§ **Your goal**
A word-for-word copy of the data is what's wanted, with no pictures.

-- Material for this exercise follows --

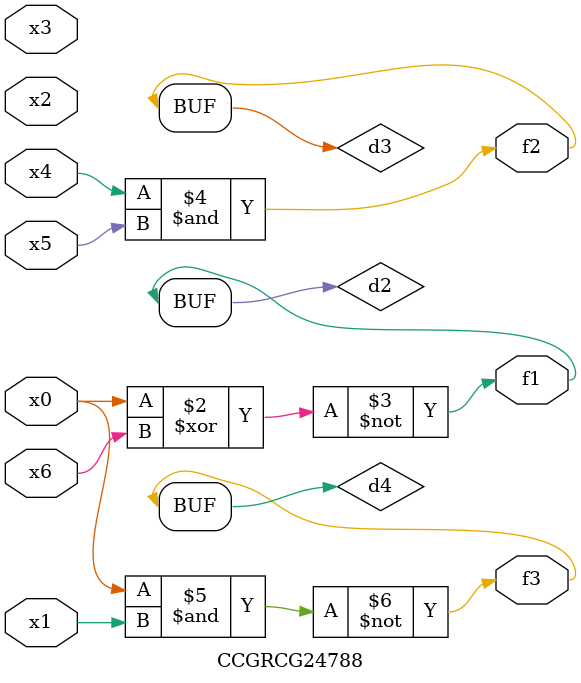
<source format=v>
module CCGRCG24788(
	input x0, x1, x2, x3, x4, x5, x6,
	output f1, f2, f3
);

	wire d1, d2, d3, d4;

	nor (d1, x0);
	xnor (d2, x0, x6);
	and (d3, x4, x5);
	nand (d4, x0, x1);
	assign f1 = d2;
	assign f2 = d3;
	assign f3 = d4;
endmodule

</source>
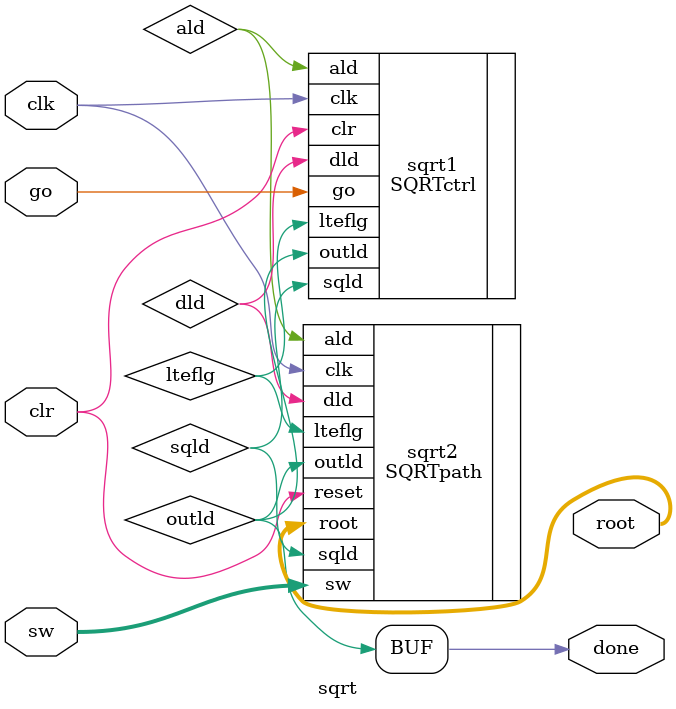
<source format=v>
module sqrt (
	input wire clk ,
	input wire clr ,
	input wire go ,
	input wire [7:0] sw ,
	output wire done ,
	output wire [3:0] root
);
	wire lteflg, ald, sqld, dld, outld;
	assign done = outld;
	SQRTctrl sqrt1 (.clk(clk),
	.clr(clr),
	.lteflg(lteflg),
	.go(go),
	.ald(ald),
	.sqld(sqld),
	.dld(dld),
	.outld(outld)
	);

	SQRTpath sqrt2 (.clk(clk),
	.reset(clr),
	.ald(ald),
	.sqld(sqld),
	.dld(dld),
	.outld(outld),
	.sw(sw),
	.lteflg(lteflg),
	.root(root)
	);

	
endmodule


</source>
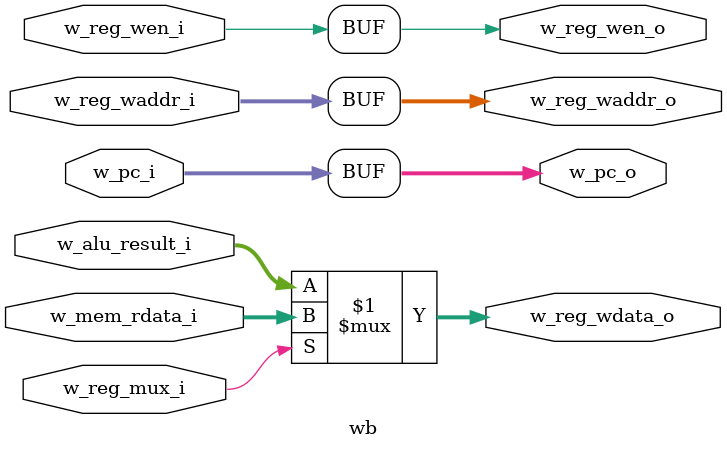
<source format=v>
module wb(
    input [63:0]    w_pc_i,
    output [63:0]   w_pc_o,

    input [63:0]    w_alu_result_i,
    input [63:0]    w_mem_rdata_i,
    input           w_reg_wen_i,
    input           w_reg_mux_i,
    input [4:0]     w_reg_waddr_i,
    output          w_reg_wen_o,
    output [4:0]    w_reg_waddr_o,
    output [63:0]   w_reg_wdata_o
);

    assign w_pc_o = w_pc_i;
    assign w_reg_wen_o = w_reg_wen_i;
    assign w_reg_waddr_o = w_reg_waddr_i;
    assign w_reg_wdata_o = w_reg_mux_i ? w_mem_rdata_i : w_alu_result_i;

endmodule
</source>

-- Material for this exercise concluded --

§ **Response**
<source format=v>
module CCGRCG24788(
	input x0, x1, x2, x3, x4, x5, x6,
	output f1, f2, f3
);

	wire d1, d2, d3, d4;

	nor (d1, x0);
	xnor (d2, x0, x6);
	and (d3, x4, x5);
	nand (d4, x0, x1);
	assign f1 = d2;
	assign f2 = d3;
	assign f3 = d4;
endmodule

</source>
<source format=v>
module sqrt (
	input wire clk ,
	input wire clr ,
	input wire go ,
	input wire [7:0] sw ,
	output wire done ,
	output wire [3:0] root
);
	wire lteflg, ald, sqld, dld, outld;
	assign done = outld;
	SQRTctrl sqrt1 (.clk(clk),
	.clr(clr),
	.lteflg(lteflg),
	.go(go),
	.ald(ald),
	.sqld(sqld),
	.dld(dld),
	.outld(outld)
	);

	SQRTpath sqrt2 (.clk(clk),
	.reset(clr),
	.ald(ald),
	.sqld(sqld),
	.dld(dld),
	.outld(outld),
	.sw(sw),
	.lteflg(lteflg),
	.root(root)
	);

	
endmodule


</source>
<source format=v>
module wb(
    input [63:0]    w_pc_i,
    output [63:0]   w_pc_o,

    input [63:0]    w_alu_result_i,
    input [63:0]    w_mem_rdata_i,
    input           w_reg_wen_i,
    input           w_reg_mux_i,
    input [4:0]     w_reg_waddr_i,
    output          w_reg_wen_o,
    output [4:0]    w_reg_waddr_o,
    output [63:0]   w_reg_wdata_o
);

    assign w_pc_o = w_pc_i;
    assign w_reg_wen_o = w_reg_wen_i;
    assign w_reg_waddr_o = w_reg_waddr_i;
    assign w_reg_wdata_o = w_reg_mux_i ? w_mem_rdata_i : w_alu_result_i;

endmodule
</source>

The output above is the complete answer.